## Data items
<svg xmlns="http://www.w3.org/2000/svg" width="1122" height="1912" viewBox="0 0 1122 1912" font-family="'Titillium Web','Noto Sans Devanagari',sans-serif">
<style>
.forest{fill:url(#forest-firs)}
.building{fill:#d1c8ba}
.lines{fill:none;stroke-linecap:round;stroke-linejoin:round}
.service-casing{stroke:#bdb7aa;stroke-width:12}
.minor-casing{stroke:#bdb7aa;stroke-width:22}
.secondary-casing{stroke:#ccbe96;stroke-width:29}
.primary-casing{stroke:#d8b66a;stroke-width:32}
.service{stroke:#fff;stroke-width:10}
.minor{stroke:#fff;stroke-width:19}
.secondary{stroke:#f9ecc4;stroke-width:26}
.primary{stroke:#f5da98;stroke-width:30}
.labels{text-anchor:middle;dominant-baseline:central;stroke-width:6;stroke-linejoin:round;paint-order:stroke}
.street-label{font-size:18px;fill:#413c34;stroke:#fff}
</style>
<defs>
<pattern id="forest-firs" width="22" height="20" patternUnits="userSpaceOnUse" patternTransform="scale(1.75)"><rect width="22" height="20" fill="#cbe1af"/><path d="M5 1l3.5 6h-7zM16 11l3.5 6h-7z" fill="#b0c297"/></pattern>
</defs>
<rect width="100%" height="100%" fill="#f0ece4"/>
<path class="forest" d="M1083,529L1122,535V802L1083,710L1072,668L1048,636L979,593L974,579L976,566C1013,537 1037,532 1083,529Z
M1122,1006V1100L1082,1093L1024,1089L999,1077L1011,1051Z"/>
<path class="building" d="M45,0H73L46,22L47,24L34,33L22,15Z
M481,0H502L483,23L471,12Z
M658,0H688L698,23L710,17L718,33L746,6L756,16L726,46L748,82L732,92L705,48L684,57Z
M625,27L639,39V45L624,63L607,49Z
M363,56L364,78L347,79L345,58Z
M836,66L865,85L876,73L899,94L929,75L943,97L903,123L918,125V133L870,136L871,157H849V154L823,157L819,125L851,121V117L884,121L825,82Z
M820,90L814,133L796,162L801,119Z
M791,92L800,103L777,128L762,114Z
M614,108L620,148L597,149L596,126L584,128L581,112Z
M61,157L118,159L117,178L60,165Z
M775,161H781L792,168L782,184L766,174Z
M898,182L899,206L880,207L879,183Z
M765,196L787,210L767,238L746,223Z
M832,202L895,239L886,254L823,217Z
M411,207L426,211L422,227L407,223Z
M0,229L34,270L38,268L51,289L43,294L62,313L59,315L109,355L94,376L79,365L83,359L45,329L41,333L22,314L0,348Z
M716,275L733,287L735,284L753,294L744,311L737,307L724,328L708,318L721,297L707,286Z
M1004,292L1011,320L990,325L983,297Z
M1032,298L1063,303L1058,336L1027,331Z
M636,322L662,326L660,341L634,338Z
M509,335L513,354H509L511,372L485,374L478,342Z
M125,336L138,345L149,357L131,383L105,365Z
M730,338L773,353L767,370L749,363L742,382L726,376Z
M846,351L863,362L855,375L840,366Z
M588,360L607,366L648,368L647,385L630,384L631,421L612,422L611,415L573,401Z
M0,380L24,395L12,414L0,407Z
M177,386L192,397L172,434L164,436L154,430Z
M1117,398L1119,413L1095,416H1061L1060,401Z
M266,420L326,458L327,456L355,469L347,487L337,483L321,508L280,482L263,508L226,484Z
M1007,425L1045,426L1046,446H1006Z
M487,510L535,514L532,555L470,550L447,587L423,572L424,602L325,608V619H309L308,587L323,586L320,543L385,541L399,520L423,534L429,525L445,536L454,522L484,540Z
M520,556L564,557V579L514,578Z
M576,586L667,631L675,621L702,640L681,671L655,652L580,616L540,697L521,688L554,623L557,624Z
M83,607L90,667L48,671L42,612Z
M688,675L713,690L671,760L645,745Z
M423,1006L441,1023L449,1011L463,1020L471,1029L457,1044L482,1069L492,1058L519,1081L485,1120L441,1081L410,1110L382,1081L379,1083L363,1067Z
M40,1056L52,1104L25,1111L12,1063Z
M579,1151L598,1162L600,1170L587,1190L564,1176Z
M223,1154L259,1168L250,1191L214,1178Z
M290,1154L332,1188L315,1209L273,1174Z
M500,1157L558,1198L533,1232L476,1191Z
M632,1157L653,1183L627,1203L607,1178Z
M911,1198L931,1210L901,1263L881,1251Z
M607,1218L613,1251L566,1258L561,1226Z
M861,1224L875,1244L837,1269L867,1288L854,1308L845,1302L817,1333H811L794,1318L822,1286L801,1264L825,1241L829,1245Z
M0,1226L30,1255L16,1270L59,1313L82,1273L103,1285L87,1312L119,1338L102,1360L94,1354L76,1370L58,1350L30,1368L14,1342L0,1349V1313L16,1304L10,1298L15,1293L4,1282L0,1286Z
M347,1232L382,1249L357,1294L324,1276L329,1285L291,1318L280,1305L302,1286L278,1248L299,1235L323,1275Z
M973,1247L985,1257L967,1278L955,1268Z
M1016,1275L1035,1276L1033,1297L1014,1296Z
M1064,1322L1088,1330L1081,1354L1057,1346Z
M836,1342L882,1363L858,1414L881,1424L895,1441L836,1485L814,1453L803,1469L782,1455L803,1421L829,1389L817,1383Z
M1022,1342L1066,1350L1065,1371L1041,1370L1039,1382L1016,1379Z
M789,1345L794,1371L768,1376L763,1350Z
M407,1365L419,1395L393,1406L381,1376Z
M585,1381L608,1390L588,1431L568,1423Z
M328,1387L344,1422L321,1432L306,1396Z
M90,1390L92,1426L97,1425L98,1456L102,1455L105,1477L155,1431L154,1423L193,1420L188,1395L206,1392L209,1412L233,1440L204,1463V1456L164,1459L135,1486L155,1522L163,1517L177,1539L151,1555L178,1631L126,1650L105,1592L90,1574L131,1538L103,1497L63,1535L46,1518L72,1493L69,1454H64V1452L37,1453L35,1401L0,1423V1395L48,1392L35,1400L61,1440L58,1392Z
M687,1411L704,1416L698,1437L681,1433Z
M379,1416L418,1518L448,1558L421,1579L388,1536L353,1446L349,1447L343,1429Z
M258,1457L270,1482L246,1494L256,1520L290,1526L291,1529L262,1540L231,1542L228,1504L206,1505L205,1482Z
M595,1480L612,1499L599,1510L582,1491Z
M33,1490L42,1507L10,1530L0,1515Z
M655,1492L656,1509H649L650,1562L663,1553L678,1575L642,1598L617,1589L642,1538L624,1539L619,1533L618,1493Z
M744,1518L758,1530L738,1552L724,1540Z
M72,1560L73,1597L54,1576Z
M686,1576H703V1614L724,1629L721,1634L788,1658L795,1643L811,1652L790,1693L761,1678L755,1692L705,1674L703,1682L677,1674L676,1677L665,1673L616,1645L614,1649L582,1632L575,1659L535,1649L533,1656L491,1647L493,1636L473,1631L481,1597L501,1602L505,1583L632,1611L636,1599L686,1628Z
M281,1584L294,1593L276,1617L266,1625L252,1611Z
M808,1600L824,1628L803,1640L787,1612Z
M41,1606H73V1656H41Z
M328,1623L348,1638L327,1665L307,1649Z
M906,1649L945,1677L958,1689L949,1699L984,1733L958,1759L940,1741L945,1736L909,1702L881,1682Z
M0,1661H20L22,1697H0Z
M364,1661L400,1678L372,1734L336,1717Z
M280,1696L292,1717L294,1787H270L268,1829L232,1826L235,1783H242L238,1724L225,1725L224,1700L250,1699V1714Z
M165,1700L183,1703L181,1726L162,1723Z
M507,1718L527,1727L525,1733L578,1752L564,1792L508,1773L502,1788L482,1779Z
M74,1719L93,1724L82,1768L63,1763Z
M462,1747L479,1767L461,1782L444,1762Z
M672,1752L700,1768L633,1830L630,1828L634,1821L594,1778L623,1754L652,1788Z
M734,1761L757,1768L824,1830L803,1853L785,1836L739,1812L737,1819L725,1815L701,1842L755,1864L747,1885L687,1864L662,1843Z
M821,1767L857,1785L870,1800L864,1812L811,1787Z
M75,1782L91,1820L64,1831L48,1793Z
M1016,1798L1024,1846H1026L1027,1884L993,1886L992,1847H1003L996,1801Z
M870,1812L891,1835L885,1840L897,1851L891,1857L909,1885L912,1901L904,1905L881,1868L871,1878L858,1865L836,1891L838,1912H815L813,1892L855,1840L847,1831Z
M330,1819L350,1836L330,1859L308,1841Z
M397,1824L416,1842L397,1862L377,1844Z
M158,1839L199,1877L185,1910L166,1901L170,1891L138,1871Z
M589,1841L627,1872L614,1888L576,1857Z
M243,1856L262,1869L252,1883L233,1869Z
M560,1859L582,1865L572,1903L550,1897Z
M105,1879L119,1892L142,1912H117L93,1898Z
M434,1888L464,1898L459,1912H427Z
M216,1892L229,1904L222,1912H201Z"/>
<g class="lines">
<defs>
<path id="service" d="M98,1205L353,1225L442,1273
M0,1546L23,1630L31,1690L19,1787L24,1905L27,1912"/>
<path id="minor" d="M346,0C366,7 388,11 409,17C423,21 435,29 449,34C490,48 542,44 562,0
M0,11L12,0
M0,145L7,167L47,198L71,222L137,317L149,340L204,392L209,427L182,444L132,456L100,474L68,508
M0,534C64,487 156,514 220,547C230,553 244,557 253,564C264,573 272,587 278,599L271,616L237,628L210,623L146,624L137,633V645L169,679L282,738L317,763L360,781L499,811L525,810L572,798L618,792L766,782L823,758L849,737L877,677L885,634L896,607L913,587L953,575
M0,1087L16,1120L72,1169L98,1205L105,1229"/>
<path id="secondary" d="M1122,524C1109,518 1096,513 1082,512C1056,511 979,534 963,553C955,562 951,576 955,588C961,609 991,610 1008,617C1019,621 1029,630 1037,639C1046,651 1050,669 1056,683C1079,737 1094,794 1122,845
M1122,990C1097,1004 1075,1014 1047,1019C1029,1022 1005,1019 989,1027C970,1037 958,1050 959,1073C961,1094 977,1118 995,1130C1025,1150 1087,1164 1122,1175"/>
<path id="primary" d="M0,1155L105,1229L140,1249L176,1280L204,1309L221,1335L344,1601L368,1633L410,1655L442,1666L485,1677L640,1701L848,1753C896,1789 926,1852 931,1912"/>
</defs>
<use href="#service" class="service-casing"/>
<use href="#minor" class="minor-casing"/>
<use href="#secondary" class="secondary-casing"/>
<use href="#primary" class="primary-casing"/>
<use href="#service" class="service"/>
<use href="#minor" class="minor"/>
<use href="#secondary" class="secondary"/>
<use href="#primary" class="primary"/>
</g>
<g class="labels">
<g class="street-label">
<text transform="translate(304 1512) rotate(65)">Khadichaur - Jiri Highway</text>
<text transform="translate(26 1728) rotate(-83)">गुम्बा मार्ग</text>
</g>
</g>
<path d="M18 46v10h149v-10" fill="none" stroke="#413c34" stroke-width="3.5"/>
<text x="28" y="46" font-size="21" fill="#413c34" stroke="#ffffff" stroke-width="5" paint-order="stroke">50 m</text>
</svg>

--

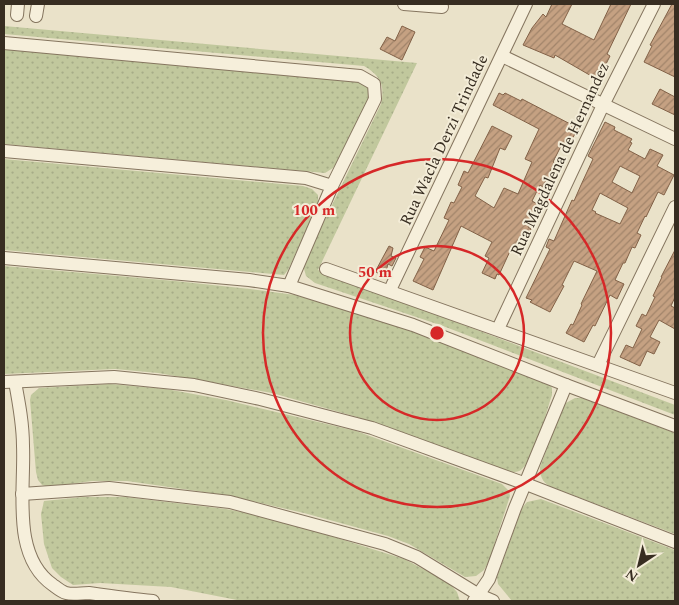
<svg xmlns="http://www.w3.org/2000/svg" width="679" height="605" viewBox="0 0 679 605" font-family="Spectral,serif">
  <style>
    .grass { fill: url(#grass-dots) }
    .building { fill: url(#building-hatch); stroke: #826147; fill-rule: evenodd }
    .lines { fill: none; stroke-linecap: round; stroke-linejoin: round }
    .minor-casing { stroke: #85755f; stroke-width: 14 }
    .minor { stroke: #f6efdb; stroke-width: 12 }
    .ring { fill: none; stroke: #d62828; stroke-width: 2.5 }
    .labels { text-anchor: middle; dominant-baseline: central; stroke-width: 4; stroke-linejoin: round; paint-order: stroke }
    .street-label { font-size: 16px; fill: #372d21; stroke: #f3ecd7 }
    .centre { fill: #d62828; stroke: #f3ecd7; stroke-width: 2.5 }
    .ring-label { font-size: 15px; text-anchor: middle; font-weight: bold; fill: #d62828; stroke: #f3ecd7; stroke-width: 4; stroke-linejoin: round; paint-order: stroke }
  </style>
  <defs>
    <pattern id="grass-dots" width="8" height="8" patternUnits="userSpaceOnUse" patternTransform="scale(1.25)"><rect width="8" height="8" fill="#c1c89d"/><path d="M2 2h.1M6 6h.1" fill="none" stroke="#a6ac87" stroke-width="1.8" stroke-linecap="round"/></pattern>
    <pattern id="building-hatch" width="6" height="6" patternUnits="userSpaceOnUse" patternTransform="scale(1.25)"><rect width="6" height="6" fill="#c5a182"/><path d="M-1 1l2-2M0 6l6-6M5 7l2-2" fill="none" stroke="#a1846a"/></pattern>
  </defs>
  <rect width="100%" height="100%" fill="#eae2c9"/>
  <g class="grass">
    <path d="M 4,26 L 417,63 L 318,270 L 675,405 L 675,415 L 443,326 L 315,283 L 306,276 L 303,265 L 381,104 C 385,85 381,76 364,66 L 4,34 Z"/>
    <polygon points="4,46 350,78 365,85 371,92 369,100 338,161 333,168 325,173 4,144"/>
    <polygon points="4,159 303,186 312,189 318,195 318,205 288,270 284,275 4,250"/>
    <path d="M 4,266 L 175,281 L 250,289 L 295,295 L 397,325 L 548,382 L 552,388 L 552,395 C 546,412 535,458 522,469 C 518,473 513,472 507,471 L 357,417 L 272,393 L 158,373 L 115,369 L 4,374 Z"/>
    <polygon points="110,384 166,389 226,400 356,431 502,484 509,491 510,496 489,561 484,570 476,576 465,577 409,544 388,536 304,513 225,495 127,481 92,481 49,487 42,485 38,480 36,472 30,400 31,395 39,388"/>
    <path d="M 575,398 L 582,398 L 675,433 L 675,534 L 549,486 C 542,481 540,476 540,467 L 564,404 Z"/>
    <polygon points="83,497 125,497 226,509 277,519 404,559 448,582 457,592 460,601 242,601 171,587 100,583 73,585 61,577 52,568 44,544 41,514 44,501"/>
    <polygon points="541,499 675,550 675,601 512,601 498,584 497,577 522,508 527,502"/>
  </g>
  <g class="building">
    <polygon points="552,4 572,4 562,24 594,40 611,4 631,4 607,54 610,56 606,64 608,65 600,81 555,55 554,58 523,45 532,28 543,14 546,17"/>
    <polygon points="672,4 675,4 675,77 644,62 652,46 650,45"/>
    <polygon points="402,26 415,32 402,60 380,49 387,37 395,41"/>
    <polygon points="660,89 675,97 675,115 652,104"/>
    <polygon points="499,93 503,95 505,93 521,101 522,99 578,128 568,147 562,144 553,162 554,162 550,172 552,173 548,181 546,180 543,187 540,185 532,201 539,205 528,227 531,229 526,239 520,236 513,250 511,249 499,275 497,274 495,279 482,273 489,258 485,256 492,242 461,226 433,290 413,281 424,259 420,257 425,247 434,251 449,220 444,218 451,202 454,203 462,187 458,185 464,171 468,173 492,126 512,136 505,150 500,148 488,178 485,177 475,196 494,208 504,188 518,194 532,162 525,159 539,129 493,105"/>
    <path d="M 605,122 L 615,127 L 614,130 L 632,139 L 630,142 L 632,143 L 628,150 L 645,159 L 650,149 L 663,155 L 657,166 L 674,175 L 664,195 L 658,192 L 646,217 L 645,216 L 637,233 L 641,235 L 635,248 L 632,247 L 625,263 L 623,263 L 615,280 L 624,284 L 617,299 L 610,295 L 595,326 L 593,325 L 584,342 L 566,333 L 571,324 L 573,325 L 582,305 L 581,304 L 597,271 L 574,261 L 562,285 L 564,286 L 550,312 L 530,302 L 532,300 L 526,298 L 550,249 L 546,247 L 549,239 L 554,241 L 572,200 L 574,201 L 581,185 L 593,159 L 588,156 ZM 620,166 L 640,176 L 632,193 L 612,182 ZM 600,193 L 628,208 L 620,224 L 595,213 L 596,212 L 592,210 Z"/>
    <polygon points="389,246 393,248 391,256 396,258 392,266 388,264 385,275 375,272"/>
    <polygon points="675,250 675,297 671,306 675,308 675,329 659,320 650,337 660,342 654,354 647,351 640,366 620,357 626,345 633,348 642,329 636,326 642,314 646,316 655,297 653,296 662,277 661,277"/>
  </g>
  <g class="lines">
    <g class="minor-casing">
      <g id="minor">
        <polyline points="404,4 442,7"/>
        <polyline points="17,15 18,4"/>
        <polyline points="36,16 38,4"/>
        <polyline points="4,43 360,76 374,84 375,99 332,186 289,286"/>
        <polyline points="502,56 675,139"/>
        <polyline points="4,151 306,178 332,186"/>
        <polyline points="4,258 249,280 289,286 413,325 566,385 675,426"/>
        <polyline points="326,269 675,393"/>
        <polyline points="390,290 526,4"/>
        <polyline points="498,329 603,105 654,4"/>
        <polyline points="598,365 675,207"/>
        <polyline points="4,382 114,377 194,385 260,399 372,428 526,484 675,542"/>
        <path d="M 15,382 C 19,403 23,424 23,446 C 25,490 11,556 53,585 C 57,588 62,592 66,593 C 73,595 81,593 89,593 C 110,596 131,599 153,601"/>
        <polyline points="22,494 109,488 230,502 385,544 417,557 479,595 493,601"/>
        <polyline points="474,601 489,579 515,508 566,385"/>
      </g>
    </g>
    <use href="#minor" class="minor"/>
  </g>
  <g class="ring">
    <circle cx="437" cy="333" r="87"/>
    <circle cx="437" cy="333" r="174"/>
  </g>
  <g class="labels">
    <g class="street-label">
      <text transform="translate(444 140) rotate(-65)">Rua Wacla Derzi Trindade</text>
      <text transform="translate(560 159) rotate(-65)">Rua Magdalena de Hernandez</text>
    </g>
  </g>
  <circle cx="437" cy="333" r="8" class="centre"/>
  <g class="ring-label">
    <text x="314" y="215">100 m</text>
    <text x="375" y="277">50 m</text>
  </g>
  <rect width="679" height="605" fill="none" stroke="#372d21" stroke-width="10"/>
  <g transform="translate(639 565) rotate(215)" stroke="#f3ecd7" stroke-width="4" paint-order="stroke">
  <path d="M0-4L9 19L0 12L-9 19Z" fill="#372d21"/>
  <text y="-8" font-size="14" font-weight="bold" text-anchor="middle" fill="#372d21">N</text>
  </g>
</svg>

## Work instructions
From the records, copy every line that has the string "service" in it.

## Solution for this exercise
.service-casing{stroke:#bdb7aa;stroke-width:12}
.service{stroke:#fff;stroke-width:10}
<path id="service" d="M98,1205L353,1225L442,1273
<use href="#service" class="service-casing"/>
<use href="#service" class="service"/>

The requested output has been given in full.